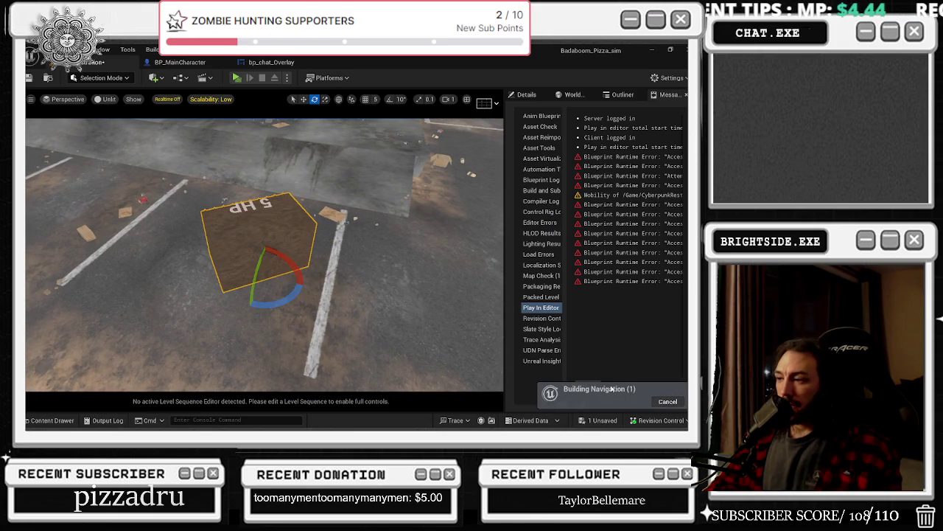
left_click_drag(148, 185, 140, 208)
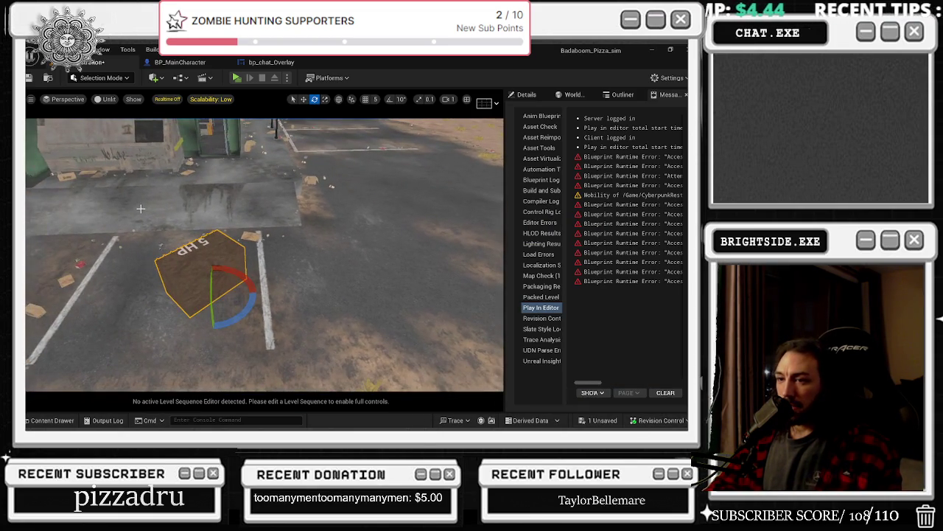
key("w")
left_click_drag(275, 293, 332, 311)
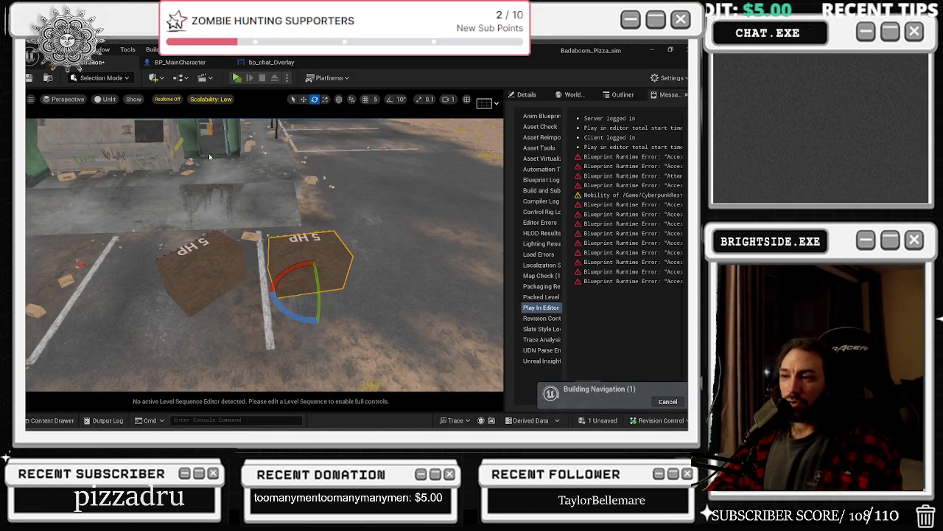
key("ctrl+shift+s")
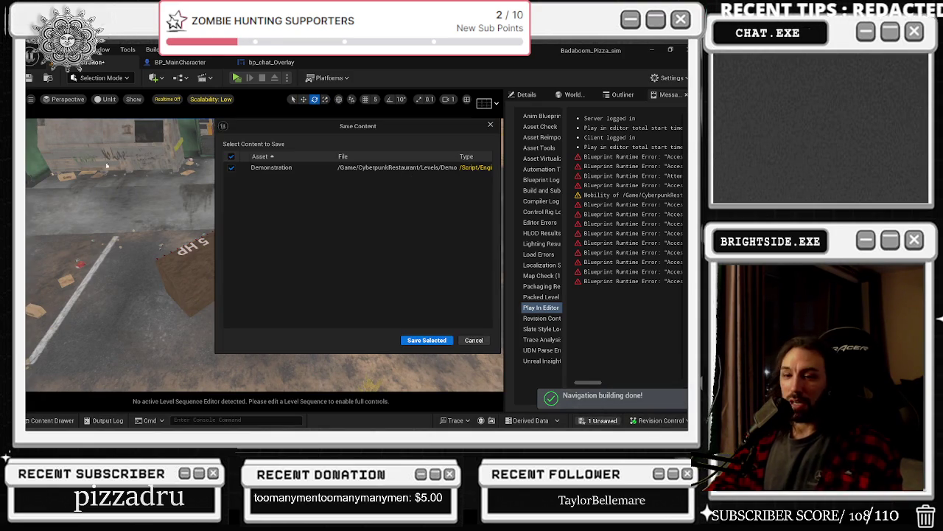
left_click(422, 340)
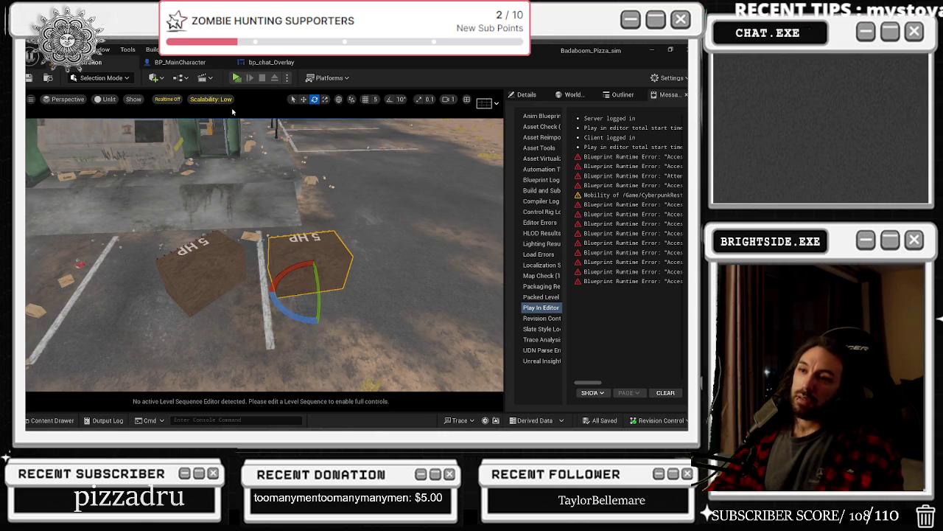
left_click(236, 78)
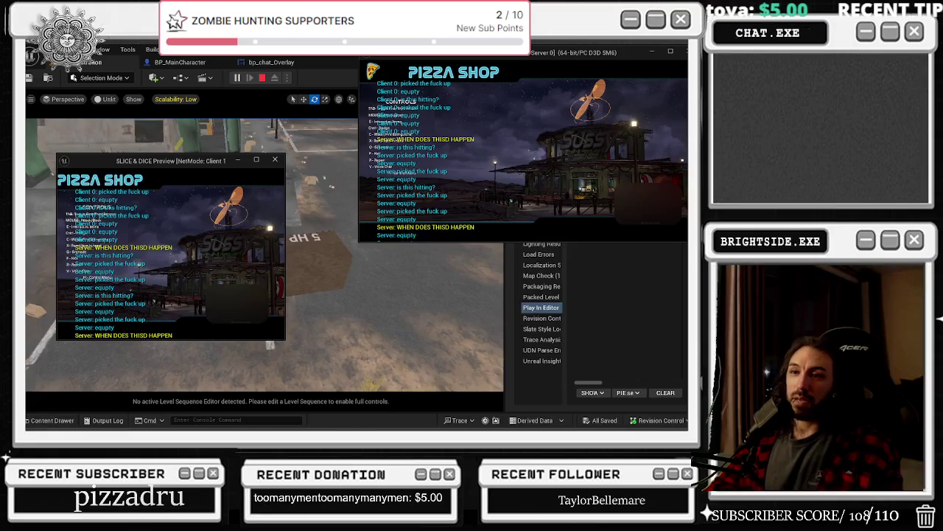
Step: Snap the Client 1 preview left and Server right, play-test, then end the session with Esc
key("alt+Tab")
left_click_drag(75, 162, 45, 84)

> [ABOUT THIS EXERCISE]:
The expected answer is the data retyped exactly, without pictures.

> [FINISHED EXERCISE]:
left_click_drag(148, 185, 140, 208)
key("w")
left_click_drag(275, 293, 332, 311)
key("ctrl+shift+s")
left_click(422, 340)
left_click(236, 78)
Step: Snap the Client 1 preview left and Server right, play-test, then end the session with Esc
key("alt+Tab")
left_click_drag(75, 162, 45, 84)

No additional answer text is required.